Travel: Exploring Azerbaijan's history, hospitality and hidden delights

Then come the giant trays of meat. Lamb, beef, chicken, often served together in endless rounds, continue arriving until everyone is fully satisfied. And always, there is tea. Whether in restaurants or homes, tea follows every meal and conversation.

But perhaps the true rulers of Azerbaijan are its cats. You cannot walk more than a few blocks in Baku without spotting a cat lounging outside a café or designer shop. Tiny shelters labelled "Cat Hotel" dot the streets, while shopkeepers regularly step outside carrying food and water for the animals.

No trip to Baku is complete without wandering through the Old Town, known locally as Icherisheher. Stepping into the Old Town feels like travelling backwards through centuries. Its maze-like alleys open onto medieval fortress walls, ancient bathhouses, mosques, caravanserais, and palaces preserving layers of Persian, Arabic, and Shirvani history.

Towering above it all is the iconic Maiden Tower, Azerbaijan's first UNESCO World Heritage Site. Standing at its base feels like stepping into a fairytale.

Travel: Exploring Azerbaijan's history, hospitality and hidden delights

Further east in the Shamakhi district stands the oldest mosque in Azerbaijan; beautiful, resilient, and marked by tragedy after surviving both violence and repeated earthquake destruction over the years.

From history and heartbreak, the journey shifted toward indulgence at Shirvan Meysari Wines, Azerbaijan's first EU-certified organic winery. Inside, the scent of fermenting grapes hangs in the air as visitors are guided through every stage of production before settling into a dimly lit medieval-style tasting room.

Seven wine glasses await each guest, paired with cheeses, almonds, salmon, oats, and honey. Each sip carries its own personality, smooth, earthy, sharp, or velvety.

But beyond the landscapes, food, and architecture, what lingered most were the people.

For dark-skinned visitors especially, Azerbaijan can be unexpectedly overwhelming, not with hostility, but with curiosity and affection. Strangers regularly stopped to offer compliments like "African Queen," "Black Princess," and "Beautiful," often followed by requests for photographs.
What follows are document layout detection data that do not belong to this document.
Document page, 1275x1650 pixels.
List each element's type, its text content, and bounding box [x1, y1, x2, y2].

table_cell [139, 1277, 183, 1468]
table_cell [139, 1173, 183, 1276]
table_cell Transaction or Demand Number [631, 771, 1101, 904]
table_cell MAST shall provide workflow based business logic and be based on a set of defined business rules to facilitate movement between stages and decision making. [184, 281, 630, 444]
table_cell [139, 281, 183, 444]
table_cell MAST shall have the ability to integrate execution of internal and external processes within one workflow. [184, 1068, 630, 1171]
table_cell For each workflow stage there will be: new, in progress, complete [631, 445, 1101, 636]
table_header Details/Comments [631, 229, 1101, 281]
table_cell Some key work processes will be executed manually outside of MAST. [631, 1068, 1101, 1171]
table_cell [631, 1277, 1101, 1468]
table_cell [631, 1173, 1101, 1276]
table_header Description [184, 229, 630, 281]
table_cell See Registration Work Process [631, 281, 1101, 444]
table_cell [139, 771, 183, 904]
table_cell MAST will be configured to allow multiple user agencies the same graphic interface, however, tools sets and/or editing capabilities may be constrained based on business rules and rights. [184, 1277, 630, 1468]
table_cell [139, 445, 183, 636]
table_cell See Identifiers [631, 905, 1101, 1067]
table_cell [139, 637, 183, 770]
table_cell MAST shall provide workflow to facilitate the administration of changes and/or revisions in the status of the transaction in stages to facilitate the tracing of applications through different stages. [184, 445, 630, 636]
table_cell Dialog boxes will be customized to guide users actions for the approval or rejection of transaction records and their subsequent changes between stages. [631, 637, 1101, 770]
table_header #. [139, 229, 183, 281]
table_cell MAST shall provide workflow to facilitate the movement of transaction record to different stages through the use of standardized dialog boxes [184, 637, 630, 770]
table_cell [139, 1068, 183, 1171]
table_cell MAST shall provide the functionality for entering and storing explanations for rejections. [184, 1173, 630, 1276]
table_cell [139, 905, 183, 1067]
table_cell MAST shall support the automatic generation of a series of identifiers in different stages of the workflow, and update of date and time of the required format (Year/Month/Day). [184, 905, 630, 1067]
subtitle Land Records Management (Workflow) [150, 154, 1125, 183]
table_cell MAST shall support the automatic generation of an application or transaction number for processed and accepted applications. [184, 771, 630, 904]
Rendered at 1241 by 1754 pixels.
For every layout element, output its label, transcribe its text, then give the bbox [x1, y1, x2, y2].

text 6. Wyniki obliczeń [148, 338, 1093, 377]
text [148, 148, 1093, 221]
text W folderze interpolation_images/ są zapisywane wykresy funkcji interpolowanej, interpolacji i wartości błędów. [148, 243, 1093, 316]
Many asked where I came from, and upon hearing "Kenya," quickly searched for familiar names, usually marathon legend Eliud Kipchoge.

And somehow, every interaction felt sincere. Azerbaijan is far more than its skyline, ancient walls, endless tea, or overflowing platters of meat. It is a country where history and modern life exist side by side, where strangers offer warmth freely, and where even the smallest moments, a sleeping cat outside a boutique or rain falling over Baku's skyline, become unforgettable memories.